• [TEXTO DE ORIGEM]
Dentro das ordens física, biológica e social, que constituem o ser humano - e o estilo de vida é um conjunto de comportamentos humanos -, destaca-se que a educação pode ser uma aliada na busca do estilo de vida saudável, à medida que são conhecidos e praticados os comportamentos no contexto educacional, nessas diversas ordens, contribuindo para uma formação humana complexa capaz de intervir na sociedade em busca de comportamentos saudáveis.
Em conformidade com o pensamento de Morin, o processo de educação deve considerar que a ética do gênero humano se compõe pela tríade indivíduo-sociedade-espécie, cada um desses termos sendo ao mesmo tempo meio e fins uns dos outros. Assim, destaca-se que o ser humano se encontra em um contexto planetário, situado no universo e não separado dele, com todos os seus problemas interligados uns aos outros; nesse processo, é importante ensinar a compreensão mútua 2,27,28.

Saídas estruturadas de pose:
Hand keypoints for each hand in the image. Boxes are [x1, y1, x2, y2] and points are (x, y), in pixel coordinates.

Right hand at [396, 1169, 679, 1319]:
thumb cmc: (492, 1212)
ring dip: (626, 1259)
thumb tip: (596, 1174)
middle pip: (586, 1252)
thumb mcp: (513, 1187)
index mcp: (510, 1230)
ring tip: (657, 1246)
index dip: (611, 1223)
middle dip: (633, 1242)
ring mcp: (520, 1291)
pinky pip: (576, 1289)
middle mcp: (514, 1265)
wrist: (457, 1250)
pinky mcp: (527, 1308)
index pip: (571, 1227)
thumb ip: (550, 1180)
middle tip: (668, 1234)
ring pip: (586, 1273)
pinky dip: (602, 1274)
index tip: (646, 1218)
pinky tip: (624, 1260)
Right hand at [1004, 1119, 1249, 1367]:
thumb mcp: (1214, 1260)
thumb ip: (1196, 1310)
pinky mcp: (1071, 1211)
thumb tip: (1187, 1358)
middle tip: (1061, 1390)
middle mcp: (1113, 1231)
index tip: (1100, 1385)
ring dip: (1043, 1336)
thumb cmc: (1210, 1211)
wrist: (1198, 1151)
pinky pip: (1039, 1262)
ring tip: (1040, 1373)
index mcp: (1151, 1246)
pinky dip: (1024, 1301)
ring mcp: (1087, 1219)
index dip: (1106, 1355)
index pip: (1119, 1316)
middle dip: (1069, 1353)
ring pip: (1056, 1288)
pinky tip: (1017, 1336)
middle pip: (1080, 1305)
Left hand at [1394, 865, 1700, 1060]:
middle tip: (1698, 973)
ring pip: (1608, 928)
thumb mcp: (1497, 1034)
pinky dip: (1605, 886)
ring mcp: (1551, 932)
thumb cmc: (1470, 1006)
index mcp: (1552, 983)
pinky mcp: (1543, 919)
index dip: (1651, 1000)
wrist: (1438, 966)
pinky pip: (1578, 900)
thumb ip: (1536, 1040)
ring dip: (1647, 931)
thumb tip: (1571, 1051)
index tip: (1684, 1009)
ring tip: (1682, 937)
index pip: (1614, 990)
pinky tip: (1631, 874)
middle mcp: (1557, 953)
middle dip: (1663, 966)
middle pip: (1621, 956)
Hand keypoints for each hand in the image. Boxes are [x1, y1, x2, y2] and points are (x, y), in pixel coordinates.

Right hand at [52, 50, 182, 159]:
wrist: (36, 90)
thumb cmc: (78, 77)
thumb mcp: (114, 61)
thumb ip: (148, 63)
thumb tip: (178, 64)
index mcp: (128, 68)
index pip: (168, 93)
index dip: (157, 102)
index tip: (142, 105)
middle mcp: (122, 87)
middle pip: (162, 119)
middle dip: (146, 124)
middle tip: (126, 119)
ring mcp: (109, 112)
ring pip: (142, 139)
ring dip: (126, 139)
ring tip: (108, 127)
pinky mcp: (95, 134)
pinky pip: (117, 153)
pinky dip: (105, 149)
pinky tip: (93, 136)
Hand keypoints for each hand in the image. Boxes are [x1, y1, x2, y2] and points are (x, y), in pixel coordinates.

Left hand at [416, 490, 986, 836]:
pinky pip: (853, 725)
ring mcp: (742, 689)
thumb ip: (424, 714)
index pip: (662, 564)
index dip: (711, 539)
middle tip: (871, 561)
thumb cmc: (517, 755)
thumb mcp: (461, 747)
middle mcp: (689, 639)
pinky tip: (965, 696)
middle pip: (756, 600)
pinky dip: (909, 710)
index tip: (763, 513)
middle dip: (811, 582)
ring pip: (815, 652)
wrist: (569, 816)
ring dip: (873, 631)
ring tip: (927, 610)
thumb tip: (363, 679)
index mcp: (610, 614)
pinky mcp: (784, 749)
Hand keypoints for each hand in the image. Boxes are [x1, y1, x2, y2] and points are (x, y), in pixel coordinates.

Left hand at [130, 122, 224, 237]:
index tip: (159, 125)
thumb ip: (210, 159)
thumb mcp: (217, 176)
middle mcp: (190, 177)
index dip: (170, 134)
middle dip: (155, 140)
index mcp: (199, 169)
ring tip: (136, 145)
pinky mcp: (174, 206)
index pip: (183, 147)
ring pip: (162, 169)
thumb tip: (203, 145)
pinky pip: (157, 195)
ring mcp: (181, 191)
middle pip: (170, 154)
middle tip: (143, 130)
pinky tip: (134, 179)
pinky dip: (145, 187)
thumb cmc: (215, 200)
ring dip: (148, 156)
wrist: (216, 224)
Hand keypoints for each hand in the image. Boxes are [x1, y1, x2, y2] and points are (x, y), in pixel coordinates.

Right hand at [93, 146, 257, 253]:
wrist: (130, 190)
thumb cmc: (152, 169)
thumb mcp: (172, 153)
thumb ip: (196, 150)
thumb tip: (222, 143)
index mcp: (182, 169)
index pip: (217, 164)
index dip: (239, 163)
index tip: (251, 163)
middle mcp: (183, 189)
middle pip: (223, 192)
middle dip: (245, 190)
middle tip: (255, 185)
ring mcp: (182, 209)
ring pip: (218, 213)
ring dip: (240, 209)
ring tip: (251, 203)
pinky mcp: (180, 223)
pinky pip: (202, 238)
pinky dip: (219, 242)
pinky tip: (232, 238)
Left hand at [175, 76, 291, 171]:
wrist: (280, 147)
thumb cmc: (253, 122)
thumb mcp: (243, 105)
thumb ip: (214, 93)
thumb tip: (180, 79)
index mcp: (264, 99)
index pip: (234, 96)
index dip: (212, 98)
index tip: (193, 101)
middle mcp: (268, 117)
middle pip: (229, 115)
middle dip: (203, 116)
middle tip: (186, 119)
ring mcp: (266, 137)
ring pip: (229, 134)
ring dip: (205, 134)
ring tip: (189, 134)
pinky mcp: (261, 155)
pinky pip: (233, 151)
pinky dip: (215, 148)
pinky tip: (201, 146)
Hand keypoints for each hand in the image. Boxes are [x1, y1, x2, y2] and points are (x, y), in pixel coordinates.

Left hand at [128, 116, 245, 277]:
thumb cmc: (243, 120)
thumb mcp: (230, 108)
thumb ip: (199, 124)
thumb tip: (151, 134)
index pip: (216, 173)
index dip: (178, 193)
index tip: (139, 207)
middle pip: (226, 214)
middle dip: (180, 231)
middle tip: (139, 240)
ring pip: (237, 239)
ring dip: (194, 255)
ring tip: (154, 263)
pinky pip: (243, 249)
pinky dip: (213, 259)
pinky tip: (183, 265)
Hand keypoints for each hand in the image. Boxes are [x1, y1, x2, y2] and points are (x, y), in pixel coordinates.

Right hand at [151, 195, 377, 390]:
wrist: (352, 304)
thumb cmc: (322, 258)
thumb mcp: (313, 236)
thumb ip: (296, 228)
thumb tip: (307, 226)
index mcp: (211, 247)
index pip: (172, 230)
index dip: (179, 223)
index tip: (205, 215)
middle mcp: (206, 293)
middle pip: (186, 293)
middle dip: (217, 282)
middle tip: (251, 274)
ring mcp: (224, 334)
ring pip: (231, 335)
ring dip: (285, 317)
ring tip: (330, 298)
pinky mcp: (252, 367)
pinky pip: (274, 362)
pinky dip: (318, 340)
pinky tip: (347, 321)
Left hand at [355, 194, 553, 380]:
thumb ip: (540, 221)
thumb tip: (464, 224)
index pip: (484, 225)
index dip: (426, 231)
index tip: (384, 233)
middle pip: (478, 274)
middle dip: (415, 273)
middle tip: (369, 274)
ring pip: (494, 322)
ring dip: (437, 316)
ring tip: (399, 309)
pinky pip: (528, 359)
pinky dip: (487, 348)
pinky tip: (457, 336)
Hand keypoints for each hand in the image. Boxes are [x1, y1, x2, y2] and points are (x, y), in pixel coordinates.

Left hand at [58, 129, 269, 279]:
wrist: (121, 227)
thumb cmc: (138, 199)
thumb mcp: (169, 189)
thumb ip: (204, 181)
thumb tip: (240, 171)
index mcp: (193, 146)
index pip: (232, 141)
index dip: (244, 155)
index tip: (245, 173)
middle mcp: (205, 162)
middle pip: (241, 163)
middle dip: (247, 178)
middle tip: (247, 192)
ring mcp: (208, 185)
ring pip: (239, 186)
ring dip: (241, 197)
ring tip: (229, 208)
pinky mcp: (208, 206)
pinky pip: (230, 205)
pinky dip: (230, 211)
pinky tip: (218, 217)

• [EXERCÍCIOS]
1 - Por favor, diga se cada afirmação concorda com o texto sobre educação e estilo de vida saudável, respondendo sim ou não e citando as palavras decisivas: (a) a ética do gênero humano se compõe pela tríade indivíduo-sociedade-espécie; (b) o ser humano está separado do universo; (c) a educação pode ajudar na busca do estilo de vida saudável.
2 - Como o texto sobre educação e estilo de vida saudável define o estilo de vida?

• [RESPOSTAS]
1 -
(a) Sim: "a ética do gênero humano se compõe pela tríade indivíduo-sociedade-espécie".
(b) Não: "situado no universo e não separado dele".
(c) Sim: "a educação pode ser uma aliada na busca do estilo de vida saudável".

2 - Como um conjunto de comportamentos humanos.